Top of Document segment
Seriously, how could this swim not hold a massive stripy somewhere, it was perfect with the flow decreasing closer to the far bank. The only problem was that the bank above me seemed a little to eroded for me to sit comfortably without fear of it collapsing. So I concluded to have to fish it straight on rather than from upstream a little.


I wanted to keep it simple and cheap. There was no way I was going to be filling the swim in with chopped worm as the huge amounts of silvers would mop that stuff up quickly. So I decided to fish a maggot feeder filled with red maggot's that had a bit of chopped worm mixed in to flavour them up and use half a lob worm a hook bait.
Bottom of Document segment
Top of Source information
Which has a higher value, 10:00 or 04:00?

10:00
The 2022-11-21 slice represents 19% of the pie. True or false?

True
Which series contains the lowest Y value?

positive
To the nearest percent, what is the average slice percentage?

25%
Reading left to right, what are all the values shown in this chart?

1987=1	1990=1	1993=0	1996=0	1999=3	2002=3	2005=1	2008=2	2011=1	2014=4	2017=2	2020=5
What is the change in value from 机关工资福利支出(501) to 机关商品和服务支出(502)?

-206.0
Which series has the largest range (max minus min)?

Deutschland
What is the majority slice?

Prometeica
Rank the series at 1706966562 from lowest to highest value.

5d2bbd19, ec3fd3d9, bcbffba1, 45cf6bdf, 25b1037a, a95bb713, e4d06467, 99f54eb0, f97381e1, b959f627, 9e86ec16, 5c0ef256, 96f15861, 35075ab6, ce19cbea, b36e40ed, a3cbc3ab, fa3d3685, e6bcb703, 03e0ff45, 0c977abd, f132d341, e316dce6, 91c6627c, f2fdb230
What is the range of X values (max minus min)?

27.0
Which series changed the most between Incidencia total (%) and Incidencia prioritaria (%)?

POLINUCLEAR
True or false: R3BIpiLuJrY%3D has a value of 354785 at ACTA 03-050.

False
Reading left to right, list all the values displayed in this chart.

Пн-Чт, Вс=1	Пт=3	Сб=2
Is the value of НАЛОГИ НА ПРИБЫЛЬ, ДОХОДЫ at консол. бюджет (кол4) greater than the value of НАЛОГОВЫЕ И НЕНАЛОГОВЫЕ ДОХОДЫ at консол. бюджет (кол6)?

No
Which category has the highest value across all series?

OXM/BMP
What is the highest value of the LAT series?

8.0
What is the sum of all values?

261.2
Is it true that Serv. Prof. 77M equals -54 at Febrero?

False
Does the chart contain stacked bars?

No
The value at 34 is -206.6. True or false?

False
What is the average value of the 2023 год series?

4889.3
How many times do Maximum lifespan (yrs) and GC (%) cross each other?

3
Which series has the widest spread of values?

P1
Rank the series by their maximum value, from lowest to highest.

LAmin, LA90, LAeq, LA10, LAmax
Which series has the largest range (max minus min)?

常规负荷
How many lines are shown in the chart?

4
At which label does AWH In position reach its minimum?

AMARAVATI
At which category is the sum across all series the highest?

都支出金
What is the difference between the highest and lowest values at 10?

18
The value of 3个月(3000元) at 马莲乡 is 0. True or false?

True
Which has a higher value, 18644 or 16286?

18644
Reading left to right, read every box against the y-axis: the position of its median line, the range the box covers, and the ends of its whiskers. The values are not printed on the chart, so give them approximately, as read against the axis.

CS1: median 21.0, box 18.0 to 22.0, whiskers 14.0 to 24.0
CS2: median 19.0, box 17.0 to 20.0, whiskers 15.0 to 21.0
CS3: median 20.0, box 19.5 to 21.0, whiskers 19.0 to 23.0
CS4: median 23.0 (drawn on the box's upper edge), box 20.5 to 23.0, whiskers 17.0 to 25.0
Bottom of Source information
▸ Explore the material
1: Could you extract the part of the fishing passage starting with "Seriously, how could" and going on through "upstream a little.", word for word?
2: How would you put this sentence from the fishing passage into Spanish: "I wanted to keep it simple and cheap."?

▸ Expected outputs
1:
Seriously, how could this swim not hold a massive stripy somewhere, it was perfect with the flow decreasing closer to the far bank. The only problem was that the bank above me seemed a little to eroded for me to sit comfortably without fear of it collapsing. So I concluded to have to fish it straight on rather than from upstream a little.

2: Quería mantenerlo sencillo y barato.